━━━ SOURCE MATERIAL ━━━
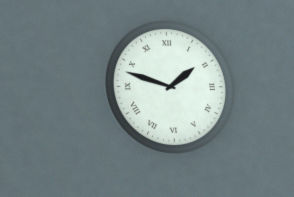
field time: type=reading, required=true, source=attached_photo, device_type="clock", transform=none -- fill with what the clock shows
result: 1:48
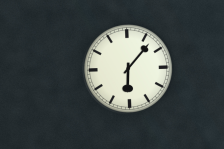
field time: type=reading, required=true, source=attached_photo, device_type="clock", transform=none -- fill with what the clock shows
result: 6:07
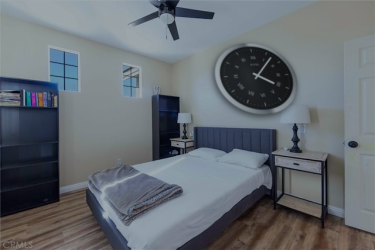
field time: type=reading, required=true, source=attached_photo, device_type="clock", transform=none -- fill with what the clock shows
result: 4:07
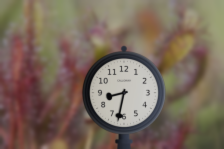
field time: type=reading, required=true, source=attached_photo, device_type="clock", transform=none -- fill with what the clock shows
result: 8:32
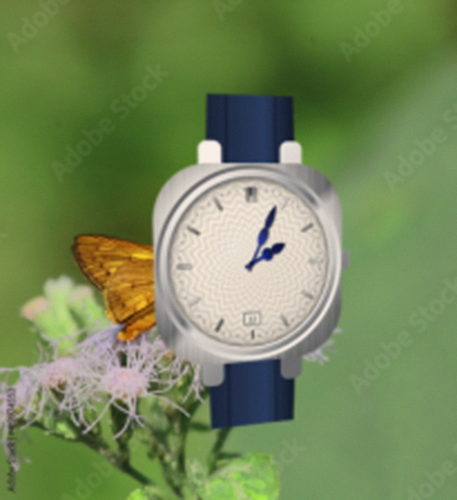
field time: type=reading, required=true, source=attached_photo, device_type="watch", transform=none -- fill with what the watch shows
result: 2:04
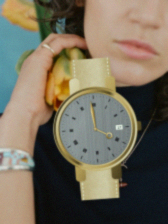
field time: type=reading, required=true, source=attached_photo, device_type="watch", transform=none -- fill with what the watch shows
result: 3:59
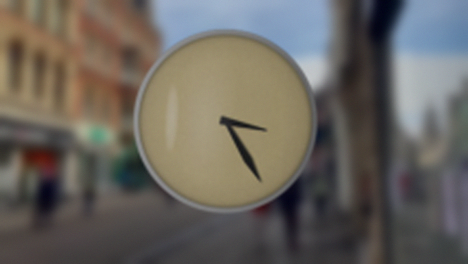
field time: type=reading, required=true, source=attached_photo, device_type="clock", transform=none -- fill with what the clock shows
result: 3:25
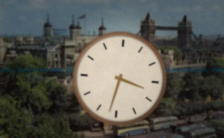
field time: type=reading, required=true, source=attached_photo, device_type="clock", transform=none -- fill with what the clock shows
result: 3:32
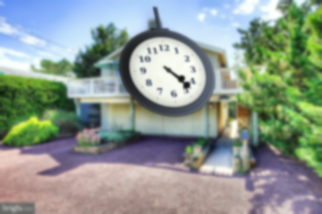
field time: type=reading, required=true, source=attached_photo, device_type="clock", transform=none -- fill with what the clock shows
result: 4:23
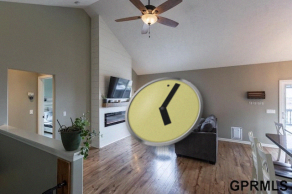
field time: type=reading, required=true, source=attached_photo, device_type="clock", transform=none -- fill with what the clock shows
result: 5:03
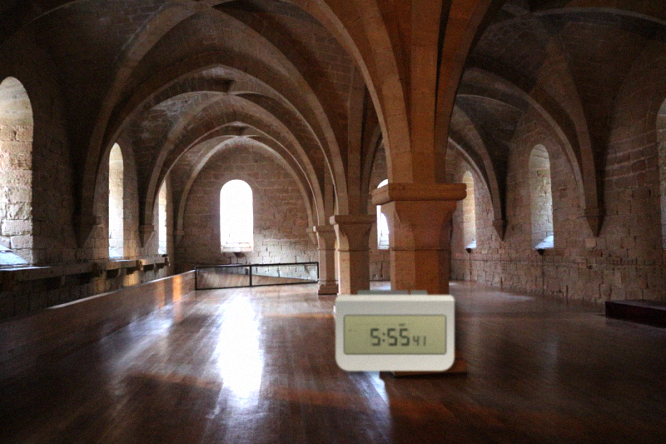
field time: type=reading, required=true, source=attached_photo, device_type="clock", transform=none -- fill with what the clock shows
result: 5:55
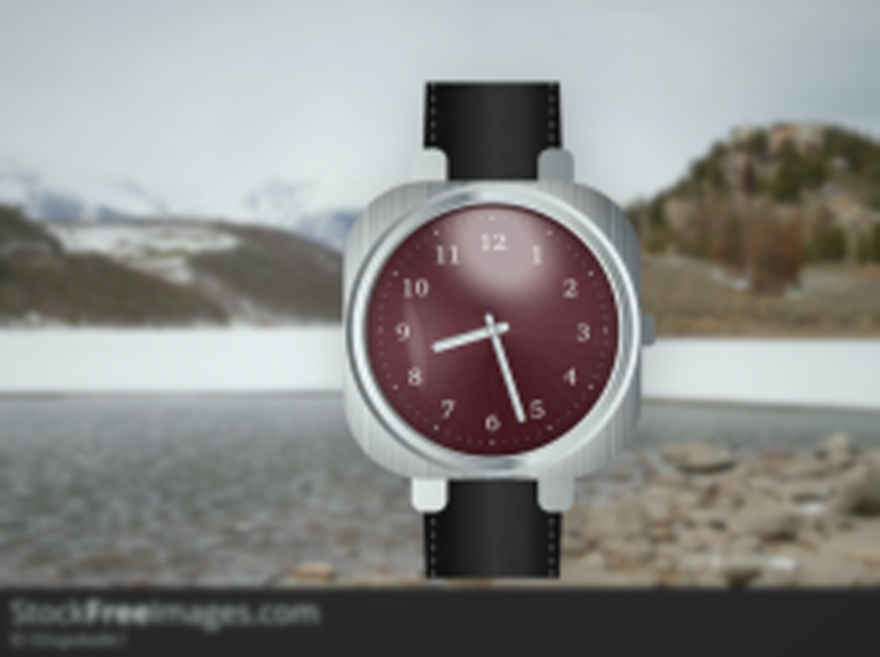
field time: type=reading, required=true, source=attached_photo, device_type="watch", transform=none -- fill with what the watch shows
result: 8:27
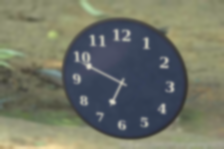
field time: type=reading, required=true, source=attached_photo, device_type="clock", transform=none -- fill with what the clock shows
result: 6:49
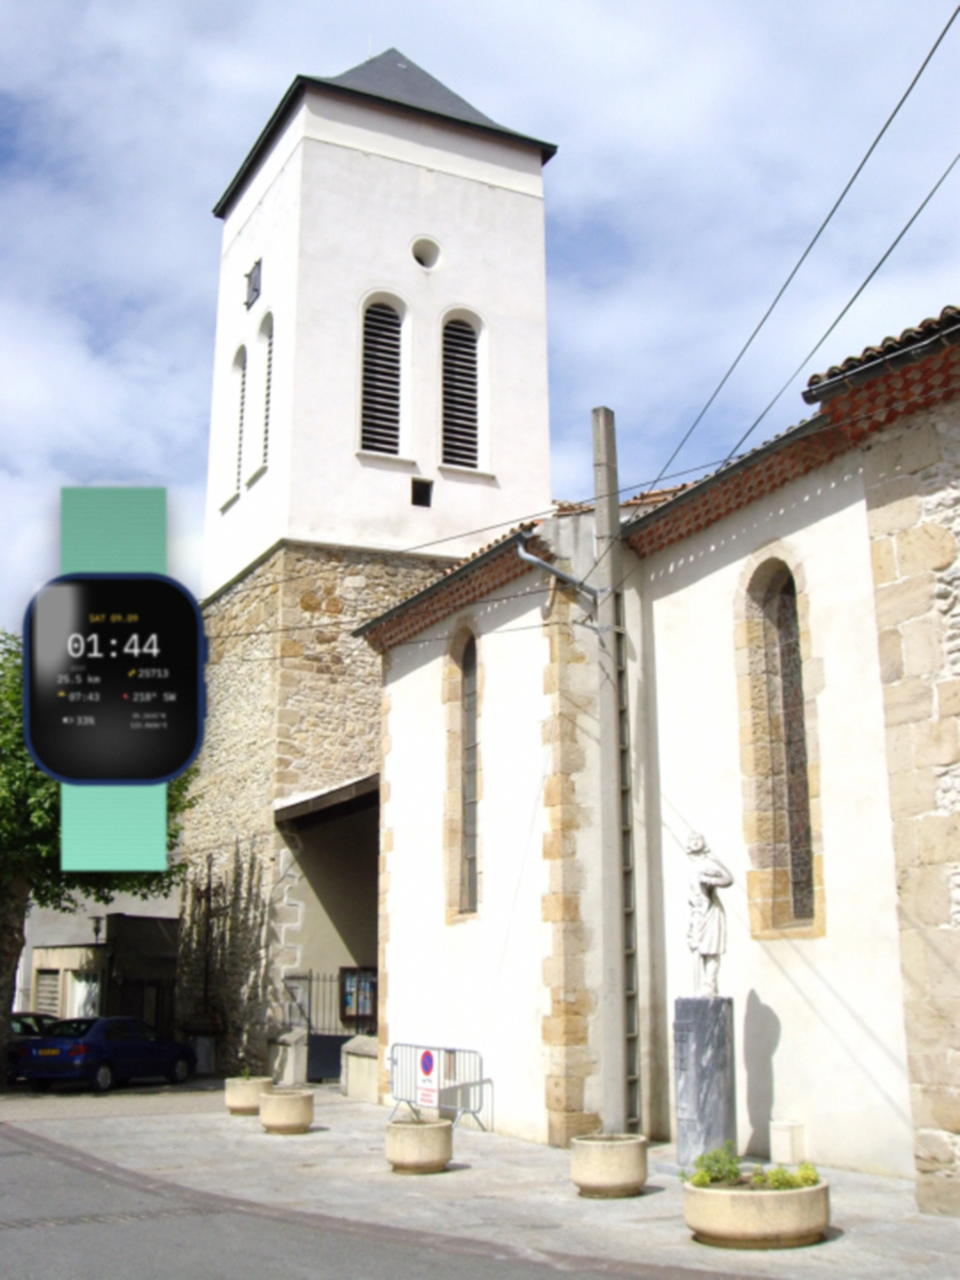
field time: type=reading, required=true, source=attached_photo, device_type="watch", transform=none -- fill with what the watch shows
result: 1:44
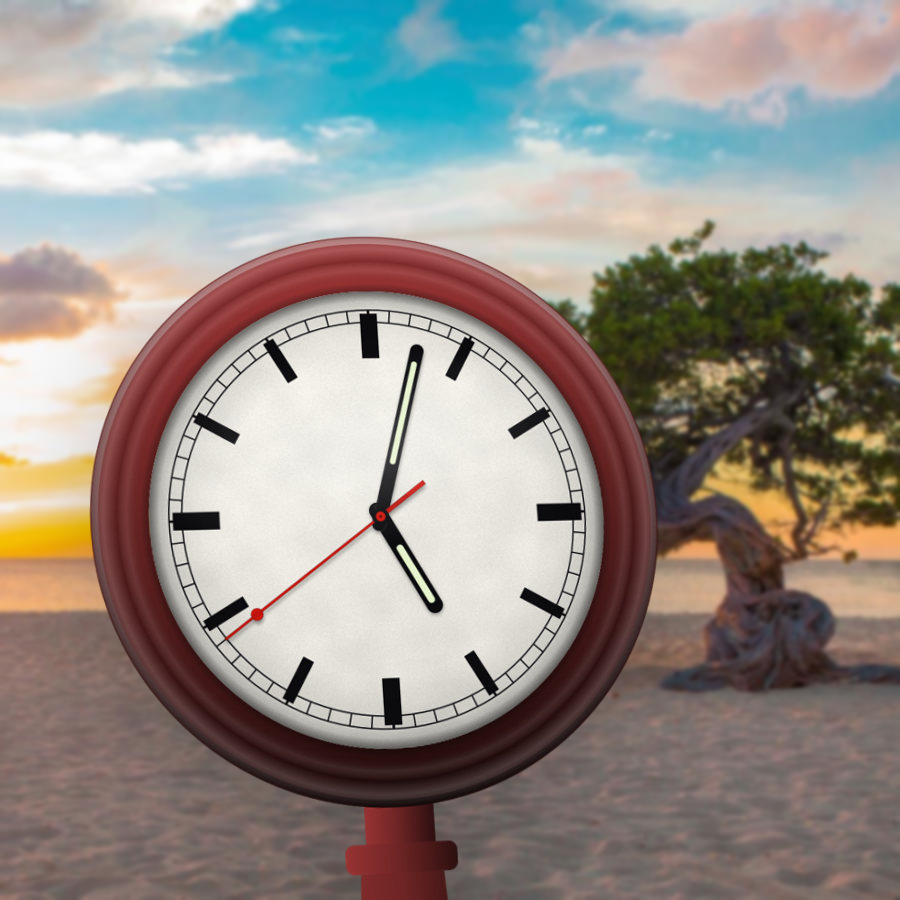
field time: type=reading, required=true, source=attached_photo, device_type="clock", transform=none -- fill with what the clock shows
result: 5:02:39
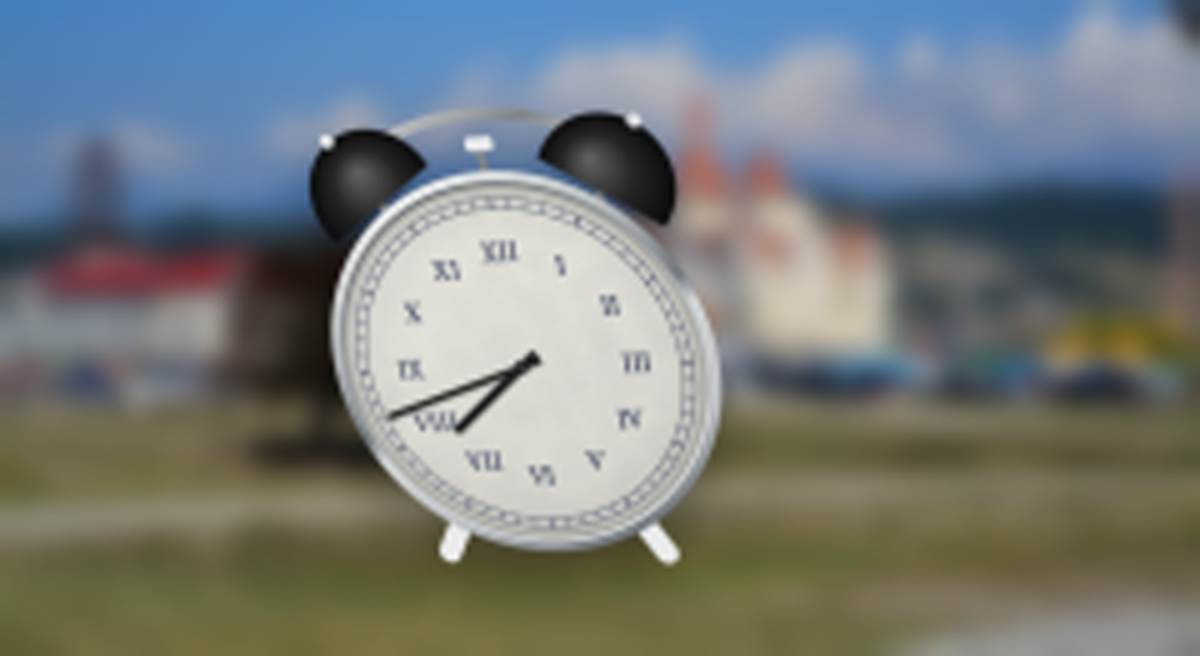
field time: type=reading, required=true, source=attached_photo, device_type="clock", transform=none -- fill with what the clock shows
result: 7:42
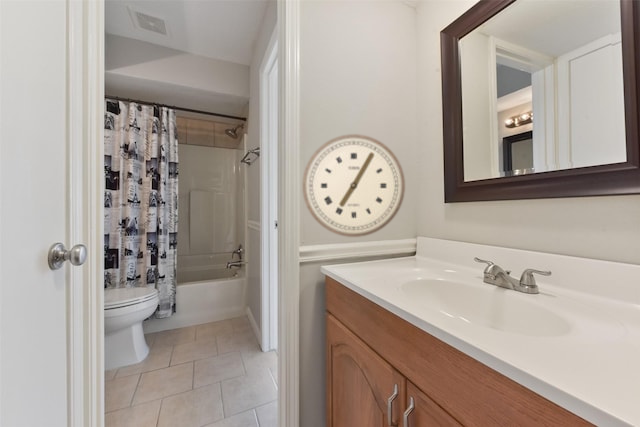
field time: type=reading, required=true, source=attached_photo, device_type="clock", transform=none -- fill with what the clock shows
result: 7:05
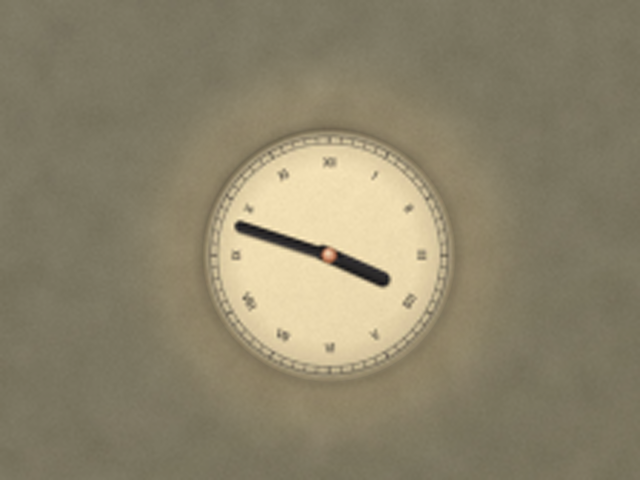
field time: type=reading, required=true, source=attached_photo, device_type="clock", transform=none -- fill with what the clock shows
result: 3:48
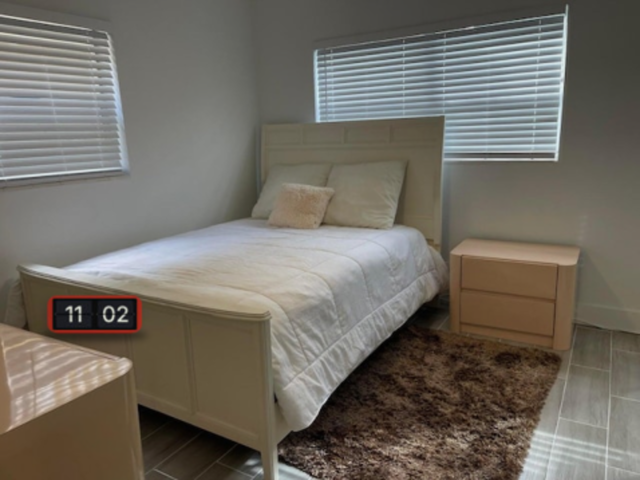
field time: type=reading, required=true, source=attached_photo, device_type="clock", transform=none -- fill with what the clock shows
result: 11:02
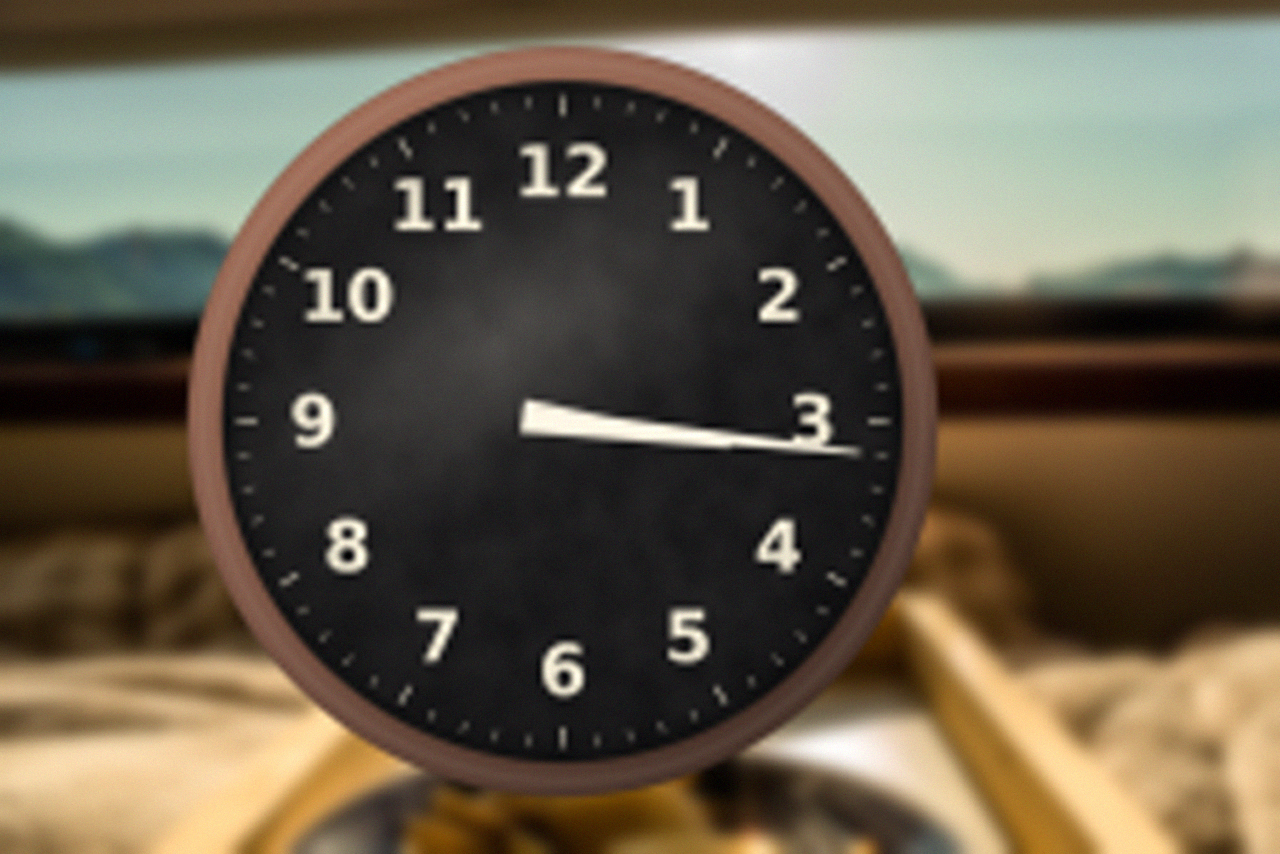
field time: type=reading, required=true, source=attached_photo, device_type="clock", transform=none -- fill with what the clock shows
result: 3:16
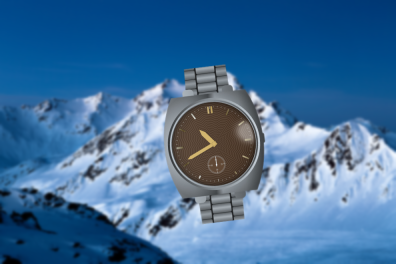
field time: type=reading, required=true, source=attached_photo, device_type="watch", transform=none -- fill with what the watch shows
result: 10:41
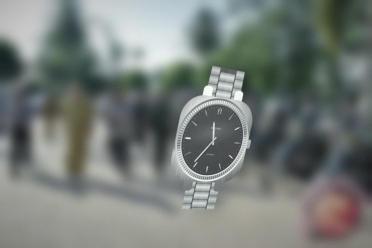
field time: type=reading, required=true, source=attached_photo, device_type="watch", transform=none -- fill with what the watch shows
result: 11:36
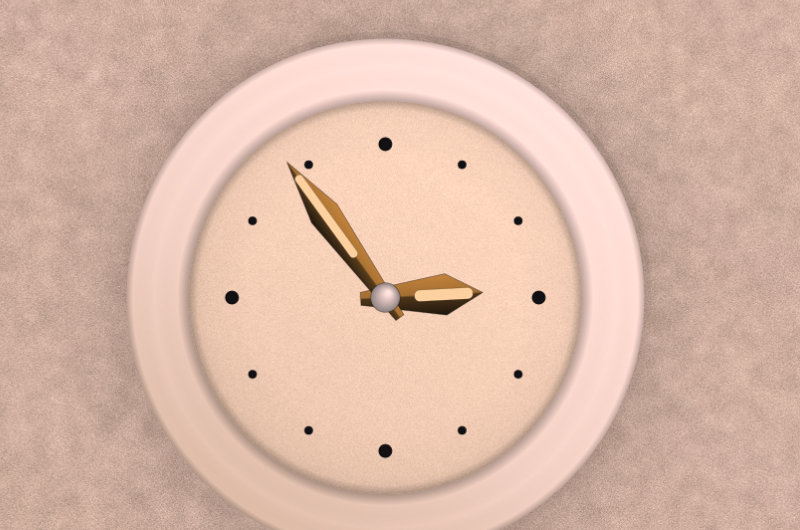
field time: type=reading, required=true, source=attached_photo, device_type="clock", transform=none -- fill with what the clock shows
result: 2:54
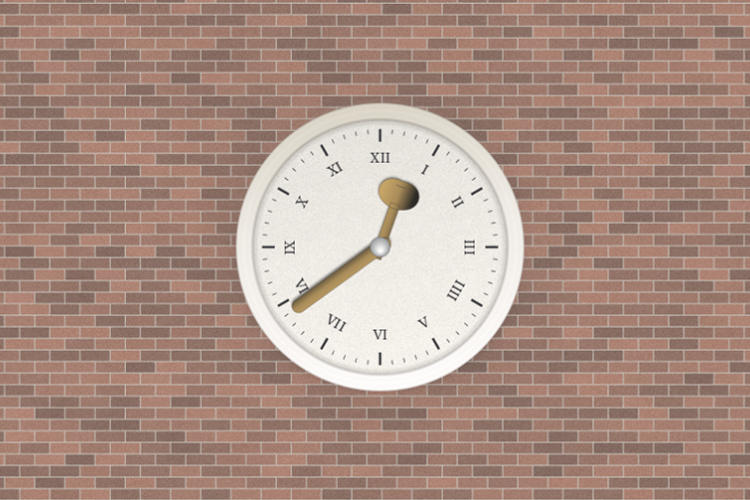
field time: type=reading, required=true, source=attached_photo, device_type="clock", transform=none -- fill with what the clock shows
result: 12:39
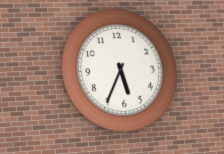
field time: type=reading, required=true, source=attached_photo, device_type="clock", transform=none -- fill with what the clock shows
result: 5:35
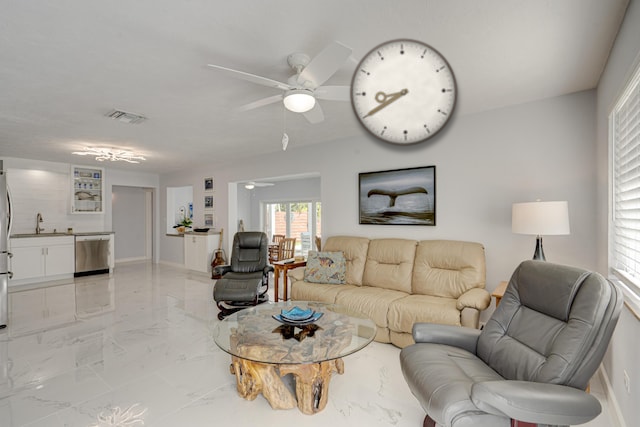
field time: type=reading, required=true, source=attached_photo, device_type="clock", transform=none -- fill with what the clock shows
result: 8:40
━━━
OBJECTIVE
Format every line of the records above as a JSON list of strings, one string per line, omitting blank lines. Leave the pictures out of the list.

RESULT OF THIS EXERCISE
[
  "field time: type=reading, required=true, source=attached_photo, device_type=\"clock\", transform=none -- fill with what the clock shows",
  "result: 1:48",
  "field time: type=reading, required=true, source=attached_photo, device_type=\"clock\", transform=none -- fill with what the clock shows",
  "result: 6:07",
  "field time: type=reading, required=true, source=attached_photo, device_type=\"clock\", transform=none -- fill with what the clock shows",
  "result: 4:07",
  "field time: type=reading, required=true, source=attached_photo, device_type=\"clock\", transform=none -- fill with what the clock shows",
  "result: 8:32",
  "field time: type=reading, required=true, source=attached_photo, device_type=\"watch\", transform=none -- fill with what the watch shows",
  "result: 2:04",
  "field time: type=reading, required=true, source=attached_photo, device_type=\"watch\", transform=none -- fill with what the watch shows",
  "result: 3:59",
  "field time: type=reading, required=true, source=attached_photo, device_type=\"clock\", transform=none -- fill with what the clock shows",
  "result: 3:25",
  "field time: type=reading, required=true, source=attached_photo, device_type=\"clock\", transform=none -- fill with what the clock shows",
  "result: 3:32",
  "field time: type=reading, required=true, source=attached_photo, device_type=\"clock\", transform=none -- fill with what the clock shows",
  "result: 4:23",
  "field time: type=reading, required=true, source=attached_photo, device_type=\"clock\", transform=none -- fill with what the clock shows",
  "result: 5:03",
  "field time: type=reading, required=true, source=attached_photo, device_type=\"clock\", transform=none -- fill with what the clock shows",
  "result: 5:55",
  "field time: type=reading, required=true, source=attached_photo, device_type=\"watch\", transform=none -- fill with what the watch shows",
  "result: 8:27",
  "field time: type=reading, required=true, source=attached_photo, device_type=\"clock\", transform=none -- fill with what the clock shows",
  "result: 6:49",
  "field time: type=reading, required=true, source=attached_photo, device_type=\"watch\", transform=none -- fill with what the watch shows",
  "result: 1:44",
  "field time: type=reading, required=true, source=attached_photo, device_type=\"clock\", transform=none -- fill with what the clock shows",
  "result: 5:02:39",
  "field time: type=reading, required=true, source=attached_photo, device_type=\"clock\", transform=none -- fill with what the clock shows",
  "result: 7:42",
  "field time: type=reading, required=true, source=attached_photo, device_type=\"clock\", transform=none -- fill with what the clock shows",
  "result: 7:05",
  "field time: type=reading, required=true, source=attached_photo, device_type=\"clock\", transform=none -- fill with what the clock shows",
  "result: 3:48",
  "field time: type=reading, required=true, source=attached_photo, device_type=\"clock\", transform=none -- fill with what the clock shows",
  "result: 11:02",
  "field time: type=reading, required=true, source=attached_photo, device_type=\"clock\", transform=none -- fill with what the clock shows",
  "result: 3:16",
  "field time: type=reading, required=true, source=attached_photo, device_type=\"watch\", transform=none -- fill with what the watch shows",
  "result: 10:41",
  "field time: type=reading, required=true, source=attached_photo, device_type=\"watch\", transform=none -- fill with what the watch shows",
  "result: 11:36",
  "field time: type=reading, required=true, source=attached_photo, device_type=\"clock\", transform=none -- fill with what the clock shows",
  "result: 2:54",
  "field time: type=reading, required=true, source=attached_photo, device_type=\"clock\", transform=none -- fill with what the clock shows",
  "result: 12:39",
  "field time: type=reading, required=true, source=attached_photo, device_type=\"clock\", transform=none -- fill with what the clock shows",
  "result: 5:35",
  "field time: type=reading, required=true, source=attached_photo, device_type=\"clock\", transform=none -- fill with what the clock shows",
  "result: 8:40"
]